Born and raised in South Africa during the 70's I got my start in computers when a game on my Sinclair ZX Spectrum crashed, revealing it's BASIC source code. The ZX had a whopping 48K of memory which was considered to be a lot in the Commodore Vic20 era, but more importantly, it had BASIC built into the soft touch keyboard. Teaching myself to program, I coded my first commercial program at age 15.

After graduating high school at 17, I joined the South African Air Force, graduating the Academy and becoming a Pilot with the rank of First Lieutenant by age 20. After serving my country for six years, I made my way back into computer software.

Continuing my education, I graduated Suma Cum Laude from the Computer Training Institute before joining First National Bank where my work won the Smithsonian Award for Technological Innovation in the field of Banking and Insurance. Soon I met Will Coleman from Amdahl SA, who introduced me to a little known programming language named Huron/ObjectStar. As fate would have it, this unknown language and Y2K brought me to the USA in 1998.

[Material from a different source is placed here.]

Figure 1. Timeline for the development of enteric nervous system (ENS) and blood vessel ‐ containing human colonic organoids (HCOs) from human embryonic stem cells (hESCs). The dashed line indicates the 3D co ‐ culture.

I got involved with SharePoint after playing around with the Beta for SharePoint Portal Server 2003. Leaving my career at Rexnord to become a consultant in 2004, I was first awarded the Microsoft Most Valuable Professional Award for SharePoint in 2005, becoming only the 9th MVP for WSS at the time. I fulfilled a life long dream by pledging allegiance to the Flag as a US citizen in 2006. I met the love of my life and became a private consultant in 2008. I was honored to receive my ninth MVP award for SharePoint Server in 2013.